With just these steps, the scene contains the relevant geometry at a 1:1 scale. The user can walk around the scene (without collision) and add assets using accurate, real-world coordinates.

The globe entity, positioned and rotated so the primary tile (the oval-shaped walkway) is Y-up, at 0, 0, 0 in the scene. Note that only the highest level of detail is being rendered here.

OKO rendering the 2D satellite basemap in a scene. © Mapbox, © OpenStreetMap.

The same scene, with 3D tiles turned on, shows the geometry in the same locations as the 2D satellite map.

Handling lighting

Google’s tileset contains unlit GLTF models without normals. Instead, their textures bake in the real-world lighting captured during photography. 

To allow for atmospheric effects like time-of-day, we needed to calculate our own normals, operating under the assumption that we wouldn’t be overriding any existing shadowing. 

This was trickier than expected. Standard methods of calculating normals include the tile mesh skirts, which cause visible shading along the tile edges. 

To fix this, we use angle-weighted vertex normals to smooth the normals across what can be chaotic meshes, while separately using breadth-first search boundary-edge detection to exclude the mesh skirts from the normals-averaging process.

Using Playcanvas’ calculateNormals() – tile edges are obvious due to the skirt faces. This is not a bug with their algorithm.

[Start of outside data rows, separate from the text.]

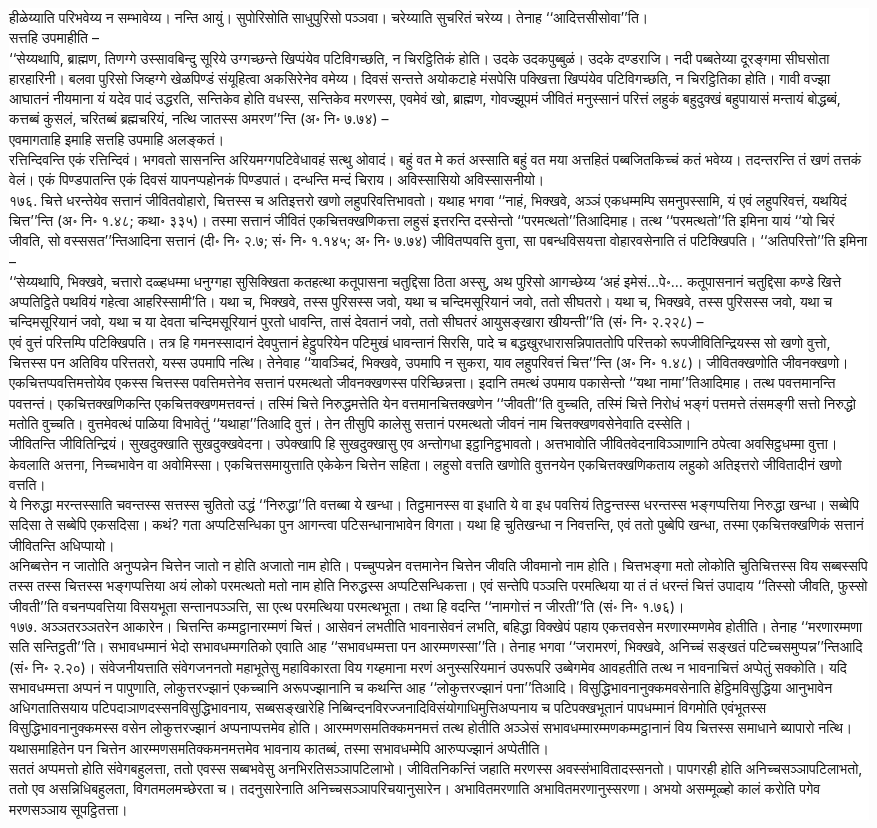 हीळेय्याति परिभवेय्य न सम्भावेय्य। नन्ति आयुं। सुपोरिसोति साधुपुरिसो पञ्ञवा। चरेय्याति सुचरितं चरेय्य। तेनाह ‘‘आदित्तसीसोवा’’ति।  
सत्तहि उपमाहीति –  
‘‘सेय्यथापि, ब्राह्मण, तिणग्गे उस्सावबिन्दु सूरिये उग्गच्छन्ते खिप्पंयेव पटिविगच्छति, न चिरट्ठितिकं होति। उदके उदकपुब्बुळं। उदके दण्डराजि। नदी पब्बतेय्या दूरङ्गमा सीघसोता हारहारिनी। बलवा पुरिसो जिव्हग्गे खेळपिण्डं संयूहित्वा अकसिरेनेव वमेय्य। दिवसं सन्तत्ते अयोकटाहे मंसपेसि पक्खित्ता खिप्पंयेव पटिविगच्छति, न चिरट्ठितिका होति। गावी वज्झा आघातनं नीयमाना यं यदेव पादं उद्धरति, सन्तिकेव होति वधस्स, सन्तिकेव मरणस्स, एवमेवं खो, ब्राह्मण, गोवज्झूपमं जीवितं मनुस्सानं परित्तं लहुकं बहुदुक्खं बहुपायासं मन्तायं बोद्धब्बं, कत्तब्बं कुसलं, चरितब्बं ब्रह्मचरियं, नत्थि जातस्स अमरण’’न्ति (अ॰ नि॰ ७.७४) –  
एवमागताहि इमाहि सत्तहि उपमाहि अलङ्कतं।  
रत्तिन्दिवन्ति एकं रत्तिन्दिवं। भगवतो सासनन्ति अरियमग्गपटिवेधावहं सत्थु ओवादं। बहुं वत मे कतं अस्साति बहुं वत मया अत्तहितं पब्बजितकिच्चं कतं भवेय्य। तदन्तरन्ति तं खणं तत्तकं वेलं। एकं पिण्डपातन्ति एकं दिवसं यापनप्पहोनकं पिण्डपातं। दन्धन्ति मन्दं चिराय। अविस्सासियो अविस्सासनीयो।  
१७६. चित्ते धरन्तेयेव सत्तानं जीवितवोहारो, चित्तस्स च अतिइत्तरो खणो लहुपरिवत्तिभावतो। यथाह भगवा ‘‘नाहं, भिक्खवे, अञ्ञं एकधम्मम्पि समनुपस्सामि, यं एवं लहुपरिवत्तं, यथयिदं चित्त’’न्ति (अ॰ नि॰ १.४८; कथा॰ ३३५)। तस्मा सत्तानं जीवितं एकचित्तक्खणिकत्ता लहुसं इत्तरन्ति दस्सेन्तो ‘‘परमत्थतो’’तिआदिमाह। तत्थ ‘‘परमत्थतो’’ति इमिना यायं ‘‘यो चिरं जीवति, सो वस्ससत’’न्तिआदिना सत्तानं (दी॰ नि॰ २.७; सं॰ नि॰ १.१४५; अ॰ नि॰ ७.७४) जीवितप्पवत्ति वुत्ता, सा पबन्धविसयत्ता वोहारवसेनाति तं पटिक्खिपति। ‘‘अतिपरित्तो’’ति इमिना –  
‘‘सेय्यथापि, भिक्खवे, चत्तारो दळ्हधम्मा धनुग्गहा सुसिक्खिता कतहत्था कतूपासना चतुद्दिसा ठिता अस्सु, अथ पुरिसो आगच्छेय्य ‘अहं इमेसं…पे॰… कतूपासनानं चतुद्दिसा कण्डे खित्ते अप्पतिट्ठिते पथवियं गहेत्वा आहरिस्सामी’ति। यथा च, भिक्खवे, तस्स पुरिसस्स जवो, यथा च चन्दिमसूरियानं जवो, ततो सीघतरो। यथा च, भिक्खवे, तस्स पुरिसस्स जवो, यथा च चन्दिमसूरियानं जवो, यथा च या देवता चन्दिमसूरियानं पुरतो धावन्ति, तासं देवतानं जवो, ततो सीघतरं आयुसङ्खारा खीयन्ती’’ति (सं॰ नि॰ २.२२८) –  
एवं वुत्तं परित्तम्पि पटिक्खिपति। तत्र हि गमनस्सादानं देवपुत्तानं हेट्ठुपरियेन पटिमुखं धावन्तानं सिरसि, पादे च बद्धखुरधारासन्निपाततोपि परित्तको रूपजीवितिन्द्रियस्स सो खणो वुत्तो, चित्तस्स पन अतिविय परित्ततरो, यस्स उपमापि नत्थि। तेनेवाह ‘‘यावञ्चिदं, भिक्खवे, उपमापि न सुकरा, याव लहुपरिवत्तं चित्त’’न्ति (अ॰ नि॰ १.४८)। जीवितक्खणोति जीवनक्खणो। एकचित्तप्पवत्तिमत्तोयेव एकस्स चित्तस्स पवत्तिमत्तेनेव सत्तानं परमत्थतो जीवनक्खणस्स परिच्छिन्नत्ता। इदानि तमत्थं उपमाय पकासेन्तो ‘‘यथा नामा’’तिआदिमाह। तत्थ पवत्तमानन्ति पवत्तन्तं। एकचित्तक्खणिकन्ति एकचित्तक्खणमत्तवन्तं। तस्मिं चित्ते निरुद्धमत्तेति येन वत्तमानचित्तक्खणेन ‘‘जीवती’’ति वुच्चति, तस्मिं चित्ते निरोधं भङ्गं पत्तमत्ते तंसमङ्गी सत्तो निरुद्धो मतोति वुच्चति। वुत्तमेवत्थं पाळिया विभावेतुं ‘‘यथाहा’’तिआदि वुत्तं। तेन तीसुपि कालेसु सत्तानं परमत्थतो जीवनं नाम चित्तक्खणवसेनेवाति दस्सेति।  
जीवितन्ति जीवितिन्द्रियं। सुखदुक्खाति सुखदुक्खवेदना। उपेक्खापि हि सुखदुक्खासु एव अन्तोगधा इट्ठानिट्ठभावतो। अत्तभावोति जीवितवेदनाविञ्ञाणानि ठपेत्वा अवसिट्ठधम्मा वुत्ता। केवलाति अत्तना, निच्चभावेन वा अवोमिस्सा। एकचित्तसमायुत्ताति एकेकेन चित्तेन सहिता। लहुसो वत्तति खणोति वुत्तनयेन एकचित्तक्खणिकताय लहुको अतिइत्तरो जीवितादीनं खणो वत्तति।  
ये निरुद्धा मरन्तस्साति चवन्तस्स सत्तस्स चुतितो उद्धं ‘‘निरुद्धा’’ति वत्तब्बा ये खन्धा। तिट्ठमानस्स वा इधाति ये वा इध पवत्तियं तिट्ठन्तस्स धरन्तस्स भङ्गप्पत्तिया निरुद्धा खन्धा। सब्बेपि सदिसा ते सब्बेपि एकसदिसा। कथं? गता अप्पटिसन्धिका पुन आगन्त्वा पटिसन्धानाभावेन विगता। यथा हि चुतिखन्धा न निवत्तन्ति, एवं ततो पुब्बेपि खन्धा, तस्मा एकचित्तक्खणिकं सत्तानं जीवितन्ति अधिप्पायो।  
अनिब्बत्तेन न जातोति अनुप्पन्नेन चित्तेन जातो न होति अजातो नाम होति। पच्चुप्पन्नेन वत्तमानेन चित्तेन जीवति जीवमानो नाम होति। चित्तभङ्गा मतो लोकोति चुतिचित्तस्स विय सब्बस्सपि तस्स तस्स चित्तस्स भङ्गप्पत्तिया अयं लोको परमत्थतो मतो नाम होति निरुद्धस्स अप्पटिसन्धिकत्ता। एवं सन्तेपि पञ्ञत्ति परमत्थिया या तं तं धरन्तं चित्तं उपादाय ‘‘तिस्सो जीवति, फुस्सो जीवती’’ति वचनप्पवत्तिया विसयभूता सन्तानपञ्ञत्ति, सा एत्थ परमत्थिया परमत्थभूता। तथा हि वदन्ति ‘‘नामगोत्तं न जीरती’’ति (सं॰ नि॰ १.७६)।  
१७७. अञ्ञतरञ्ञतरेन आकारेन। चित्तन्ति कम्मट्ठानारम्मणं चित्तं। आसेवनं लभतीति भावनासेवनं लभति, बहिद्धा विक्खेपं पहाय एकत्तवसेन मरणारम्मणमेव होतीति। तेनाह ‘‘मरणारम्मणा सति सन्तिट्ठती’’ति। सभावधम्मानं भेदो सभावधम्मगतिको एवाति आह ‘‘सभावधम्मत्ता पन आरम्मणस्सा’’ति। तेनाह भगवा ‘‘जरामरणं, भिक्खवे, अनिच्चं सङ्खतं पटिच्चसमुप्पन्न’’न्तिआदि (सं॰ नि॰ २.२०)। संवेजनीयत्ताति संवेगजननतो महाभूतेसु महाविकारता विय गय्हमाना मरणं अनुस्सरियमानं उपरूपरि उब्बेगमेव आवहतीति तत्थ न भावनाचित्तं अप्पेतुं सक्कोति। यदि सभावधम्मत्ता अप्पनं न पापुणाति, लोकुत्तरज्झानं एकच्चानि अरूपज्झानानि च कथन्ति आह ‘‘लोकुत्तरज्झानं पना’’तिआदि। विसुद्धिभावनानुक्कमवसेनाति हेट्ठिमविसुद्धिया आनुभावेन अधिगतातिसयाय पटिपदाञाणदस्सनविसुद्धिभावनाय, सब्बसङ्खारेहि निब्बिन्दनविरज्जनादिविसंयोगाधिमुत्तिअप्पनाय च पटिपक्खभूतानं पापधम्मानं विगमोति एवंभूतस्स विसुद्धिभावनानुक्कमस्स वसेन लोकुत्तरज्झानं अप्पनाप्पत्तमेव होति। आरम्मणसमतिक्कमनमत्तं तत्थ होतीति अञ्ञेसं सभावधम्मारम्मणकम्मट्ठानानं विय चित्तस्स समाधाने ब्यापारो नत्थि। यथासमाहितेन पन चित्तेन आरम्मणसमतिक्कमनमत्तमेव भावनाय कातब्बं, तस्मा सभावधम्मेपि आरुप्पज्झानं अप्पेतीति।  
सततं अप्पमत्तो होति संवेगबहुलत्ता, ततो एवस्स सब्बभवेसु अनभिरतिसञ्ञापटिलाभो। जीवितनिकन्तिं जहाति मरणस्स अवस्संभावितादस्सनतो। पापगरही होति अनिच्चसञ्ञापटिलाभतो, ततो एव असन्निधिबहुलता, विगतमलमच्छेरता च। तदनुसारेनाति अनिच्चसञ्ञापरिचयानुसारेन। अभावितमरणाति अभावितमरणानुस्सरणा। अभयो असम्मूळ्हो कालं करोति पगेव मरणसञ्ञाय सूपट्ठितत्ता।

Calculating normals ignoring sideways faces along edges – seams are hidden and buildings unaffected.

Conclusions

As the globe is treated as just another entity within OKO, we can apply all of our existing scripting and workflows to it. This opens up some interesting possibilities:

  • Transforming to another geolocation:  By grabbing the ECEF coordinates of a new geolocation we can interpolate the globe’s rotation and scale. This creates a smooth zoom-out effect before rotating and dropping the user into the new destination.

  • Adding multiple globe entities: We can technically position two real-world locations side by side. For example, we could place the Eiffel Tower right next to Big Ben, even fetching city blocks and aligning them to create unique mash-ups with minimal code changes.


One important technical consideration is the curvature of the Earth. As a user moves hundreds of kilometers away from the central origin point, the world geometry will naturally begin to tilt beneath the flat ground plane.

While our current projects don’t require users to travel this far, we can manage it by re-applying the globe’s transforms every 100 kilometers based on the user’s position. Since users are already accustomed to level-of-detail shifts as they move, this adjustment to the globe’s underlying transform would be hardly noticeable. 

By treating the globe as a dynamic asset within a scene-first architecture, OKO handles massive real-world data without breaking cross-compatibility or multiplayer synchronization. This shift allows users to layer custom interactive elements, multi-user mechanics, and real-world geography within the exact same coordinate system. This solves the traditional complexity of globe-scale rendering by simply turning the world into just another object in the scene.